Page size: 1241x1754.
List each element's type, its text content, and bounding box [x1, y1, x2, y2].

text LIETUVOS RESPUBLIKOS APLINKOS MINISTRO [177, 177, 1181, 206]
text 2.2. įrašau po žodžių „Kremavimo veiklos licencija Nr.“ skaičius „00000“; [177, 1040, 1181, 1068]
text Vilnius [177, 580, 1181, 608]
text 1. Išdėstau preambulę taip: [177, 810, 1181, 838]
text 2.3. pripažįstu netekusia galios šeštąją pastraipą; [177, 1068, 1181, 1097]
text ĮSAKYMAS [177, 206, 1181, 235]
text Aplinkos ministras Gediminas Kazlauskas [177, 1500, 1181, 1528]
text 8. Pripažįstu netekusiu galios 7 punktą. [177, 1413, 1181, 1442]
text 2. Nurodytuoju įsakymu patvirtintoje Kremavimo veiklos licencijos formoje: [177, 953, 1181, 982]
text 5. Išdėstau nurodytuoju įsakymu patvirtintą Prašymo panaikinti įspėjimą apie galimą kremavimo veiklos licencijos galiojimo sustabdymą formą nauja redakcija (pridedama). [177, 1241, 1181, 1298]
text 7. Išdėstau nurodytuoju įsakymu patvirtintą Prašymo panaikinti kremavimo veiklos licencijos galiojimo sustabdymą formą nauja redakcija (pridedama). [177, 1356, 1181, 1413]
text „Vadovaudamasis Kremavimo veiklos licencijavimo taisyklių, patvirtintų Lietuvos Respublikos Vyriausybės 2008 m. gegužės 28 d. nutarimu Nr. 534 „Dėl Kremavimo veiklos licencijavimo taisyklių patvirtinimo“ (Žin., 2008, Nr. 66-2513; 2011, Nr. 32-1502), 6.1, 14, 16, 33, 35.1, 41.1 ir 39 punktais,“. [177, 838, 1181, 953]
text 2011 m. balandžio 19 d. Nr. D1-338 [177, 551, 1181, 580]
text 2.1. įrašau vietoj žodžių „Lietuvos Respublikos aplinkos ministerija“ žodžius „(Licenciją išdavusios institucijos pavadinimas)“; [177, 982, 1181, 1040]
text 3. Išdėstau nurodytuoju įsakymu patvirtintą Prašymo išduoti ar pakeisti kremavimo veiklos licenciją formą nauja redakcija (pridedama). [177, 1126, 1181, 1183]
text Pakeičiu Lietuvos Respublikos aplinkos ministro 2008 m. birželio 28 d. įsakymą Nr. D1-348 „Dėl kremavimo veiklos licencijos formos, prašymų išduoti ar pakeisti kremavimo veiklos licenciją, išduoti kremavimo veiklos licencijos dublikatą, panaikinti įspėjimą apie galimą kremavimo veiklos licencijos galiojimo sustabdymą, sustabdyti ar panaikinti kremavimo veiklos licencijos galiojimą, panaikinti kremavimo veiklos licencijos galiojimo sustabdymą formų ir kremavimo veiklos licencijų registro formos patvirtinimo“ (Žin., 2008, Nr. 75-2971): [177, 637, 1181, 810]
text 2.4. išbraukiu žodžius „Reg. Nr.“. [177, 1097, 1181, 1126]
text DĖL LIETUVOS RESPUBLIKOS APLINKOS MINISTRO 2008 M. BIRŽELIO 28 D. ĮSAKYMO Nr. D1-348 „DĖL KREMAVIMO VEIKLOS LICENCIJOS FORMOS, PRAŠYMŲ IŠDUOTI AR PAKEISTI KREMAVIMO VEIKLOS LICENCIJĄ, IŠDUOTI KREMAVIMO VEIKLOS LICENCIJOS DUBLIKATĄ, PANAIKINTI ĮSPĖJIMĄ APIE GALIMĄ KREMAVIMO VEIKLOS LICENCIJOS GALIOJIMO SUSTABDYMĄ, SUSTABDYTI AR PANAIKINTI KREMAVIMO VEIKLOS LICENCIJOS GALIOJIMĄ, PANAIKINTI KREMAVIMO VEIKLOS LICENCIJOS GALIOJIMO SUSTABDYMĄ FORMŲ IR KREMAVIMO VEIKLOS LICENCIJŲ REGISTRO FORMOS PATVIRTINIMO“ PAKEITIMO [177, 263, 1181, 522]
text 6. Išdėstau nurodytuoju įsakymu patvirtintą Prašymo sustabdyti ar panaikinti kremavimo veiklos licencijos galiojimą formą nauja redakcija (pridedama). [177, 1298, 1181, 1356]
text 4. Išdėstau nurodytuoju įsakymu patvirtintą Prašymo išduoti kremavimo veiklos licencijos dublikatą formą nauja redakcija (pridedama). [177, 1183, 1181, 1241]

*Set task*
Reproduce each line of the records above verbatim, with no change of any kind.

*Task response*
Page size: 1241x1754.
List each element's type, its text content, and bounding box [x1, y1, x2, y2].

text LIETUVOS RESPUBLIKOS APLINKOS MINISTRO [177, 177, 1181, 206]
text 2.2. įrašau po žodžių „Kremavimo veiklos licencija Nr.“ skaičius „00000“; [177, 1040, 1181, 1068]
text Vilnius [177, 580, 1181, 608]
text 1. Išdėstau preambulę taip: [177, 810, 1181, 838]
text 2.3. pripažįstu netekusia galios šeštąją pastraipą; [177, 1068, 1181, 1097]
text ĮSAKYMAS [177, 206, 1181, 235]
text Aplinkos ministras Gediminas Kazlauskas [177, 1500, 1181, 1528]
text 8. Pripažįstu netekusiu galios 7 punktą. [177, 1413, 1181, 1442]
text 2. Nurodytuoju įsakymu patvirtintoje Kremavimo veiklos licencijos formoje: [177, 953, 1181, 982]
text 5. Išdėstau nurodytuoju įsakymu patvirtintą Prašymo panaikinti įspėjimą apie galimą kremavimo veiklos licencijos galiojimo sustabdymą formą nauja redakcija (pridedama). [177, 1241, 1181, 1298]
text 7. Išdėstau nurodytuoju įsakymu patvirtintą Prašymo panaikinti kremavimo veiklos licencijos galiojimo sustabdymą formą nauja redakcija (pridedama). [177, 1356, 1181, 1413]
text „Vadovaudamasis Kremavimo veiklos licencijavimo taisyklių, patvirtintų Lietuvos Respublikos Vyriausybės 2008 m. gegužės 28 d. nutarimu Nr. 534 „Dėl Kremavimo veiklos licencijavimo taisyklių patvirtinimo“ (Žin., 2008, Nr. 66-2513; 2011, Nr. 32-1502), 6.1, 14, 16, 33, 35.1, 41.1 ir 39 punktais,“. [177, 838, 1181, 953]
text 2011 m. balandžio 19 d. Nr. D1-338 [177, 551, 1181, 580]
text 2.1. įrašau vietoj žodžių „Lietuvos Respublikos aplinkos ministerija“ žodžius „(Licenciją išdavusios institucijos pavadinimas)“; [177, 982, 1181, 1040]
text 3. Išdėstau nurodytuoju įsakymu patvirtintą Prašymo išduoti ar pakeisti kremavimo veiklos licenciją formą nauja redakcija (pridedama). [177, 1126, 1181, 1183]
text Pakeičiu Lietuvos Respublikos aplinkos ministro 2008 m. birželio 28 d. įsakymą Nr. D1-348 „Dėl kremavimo veiklos licencijos formos, prašymų išduoti ar pakeisti kremavimo veiklos licenciją, išduoti kremavimo veiklos licencijos dublikatą, panaikinti įspėjimą apie galimą kremavimo veiklos licencijos galiojimo sustabdymą, sustabdyti ar panaikinti kremavimo veiklos licencijos galiojimą, panaikinti kremavimo veiklos licencijos galiojimo sustabdymą formų ir kremavimo veiklos licencijų registro formos patvirtinimo“ (Žin., 2008, Nr. 75-2971): [177, 637, 1181, 810]
text 2.4. išbraukiu žodžius „Reg. Nr.“. [177, 1097, 1181, 1126]
text DĖL LIETUVOS RESPUBLIKOS APLINKOS MINISTRO 2008 M. BIRŽELIO 28 D. ĮSAKYMO Nr. D1-348 „DĖL KREMAVIMO VEIKLOS LICENCIJOS FORMOS, PRAŠYMŲ IŠDUOTI AR PAKEISTI KREMAVIMO VEIKLOS LICENCIJĄ, IŠDUOTI KREMAVIMO VEIKLOS LICENCIJOS DUBLIKATĄ, PANAIKINTI ĮSPĖJIMĄ APIE GALIMĄ KREMAVIMO VEIKLOS LICENCIJOS GALIOJIMO SUSTABDYMĄ, SUSTABDYTI AR PANAIKINTI KREMAVIMO VEIKLOS LICENCIJOS GALIOJIMĄ, PANAIKINTI KREMAVIMO VEIKLOS LICENCIJOS GALIOJIMO SUSTABDYMĄ FORMŲ IR KREMAVIMO VEIKLOS LICENCIJŲ REGISTRO FORMOS PATVIRTINIMO“ PAKEITIMO [177, 263, 1181, 522]
text 6. Išdėstau nurodytuoju įsakymu patvirtintą Prašymo sustabdyti ar panaikinti kremavimo veiklos licencijos galiojimą formą nauja redakcija (pridedama). [177, 1298, 1181, 1356]
text 4. Išdėstau nurodytuoju įsakymu patvirtintą Prašymo išduoti kremavimo veiklos licencijos dublikatą formą nauja redakcija (pridedama). [177, 1183, 1181, 1241]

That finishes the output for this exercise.